Alfredo Corchado, NF ’09, Mexico bureau chief for The Dallas Morning News, testified before the House Subcommittee on the Western Hemisphere on July 29, 2015 during a hearing on threats to press freedom in the Americas. He discussed his experience reporting in Mexico, one of the most dangerous countries in the world for journalists.
Corchado is the author of “Midnight in Mexico: A Reporter’s Journey Through a Country’s Descent into Darkness,” a memoir about his life as a Mexican immigrant to the United States and the challenges of covering events in his homeland.
Excerpts from his testimony:
- “I live in, work in, call home a country where every 26 hours a reporter is attacked – most of them by either the government, or criminal gangs. Too many journalists in my homeland of Mexico have paid the ultimate price. Today I hope to honor their memory.”
- “Drug traffickers and corrupt government officials bully reporters—harassing them if they are lucky or silencing them for good, if they are not. Today, I speak to you in the memory of more than 50—or as many 120, some organizations like Freedom House estimate—journalists who have either been killed or disappeared since Mexico’s political transition began in 2000.”
- “Today, there are regions in Mexico where reporters have elected to censor themselves. In other words, see nothing, say nothing. These are known as regions of silence.”
- “Mexico’s inability to protect its journalists and defenders of freedom of expression against criminals is beyond shameful. It is both shocking and offensive to those who believe that journalism is a powerful tool to shine the light and hold the powerful accountable.”

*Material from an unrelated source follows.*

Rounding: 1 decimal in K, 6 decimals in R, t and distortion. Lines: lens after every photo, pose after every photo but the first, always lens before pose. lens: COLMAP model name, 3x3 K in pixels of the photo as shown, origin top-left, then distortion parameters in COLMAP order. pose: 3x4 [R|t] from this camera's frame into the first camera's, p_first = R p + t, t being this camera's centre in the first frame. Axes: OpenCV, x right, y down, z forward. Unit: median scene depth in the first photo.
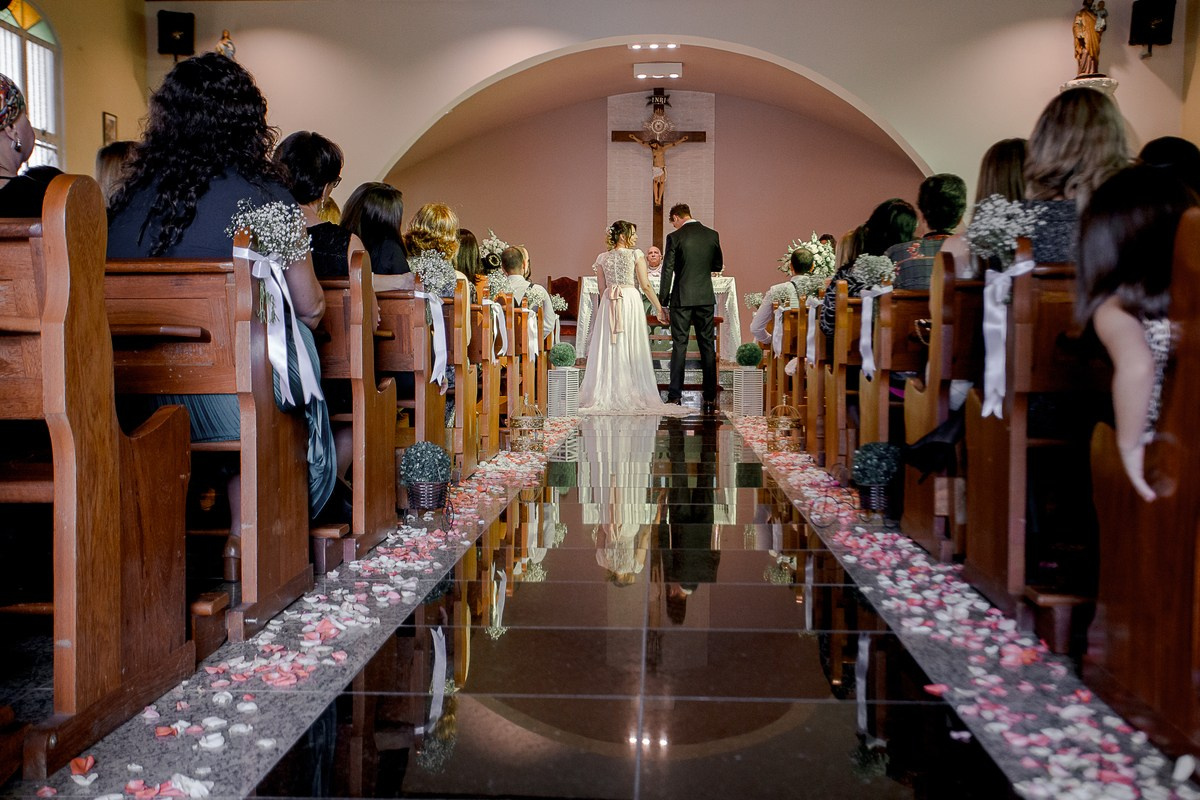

- “Just as outrageous, my Mexican colleagues say, in Mexico they still kill you twice: Once with a bullet, a blow to the head, or in a barrel of acid and then they kill you again through character assassination by spreading rumors about you, or even pressing criminal charges as we have seen repeatedly with journalists, especially those working in rural communities across Mexico.”
- “The cause of so much violence against journalists, not only the most extreme form, such as murder, kidnapping or beatings, but also threats, spying and harassment, is simple: impunity. Every attack against a journalist that goes unpunished invites the next one. Any politician, public official, police commander or criminal who wants to kill, kidnap, beat or threaten a journalist can do so because most of the people who have done it before got away with it.”
- “I was born in Mexico and grew up in the United States, earning along the way, a blue U.S. Passport. Today, I’m a binational citizen, holding both U.S. and Mexican citizenship. Yet, I believe that being American is the reason I report on stories that many of my colleagues don’t live long enough to tell. Those are stories about the very same people who now hold pockets of the country hostage.”
- “I am by no means more courageous or braver than any of my Mexican colleagues. I just want to believe that if something happens to me, someone, somewhere, someone in this room, will seek justice. I won’t be just another number. I won’t be a faceless victim.”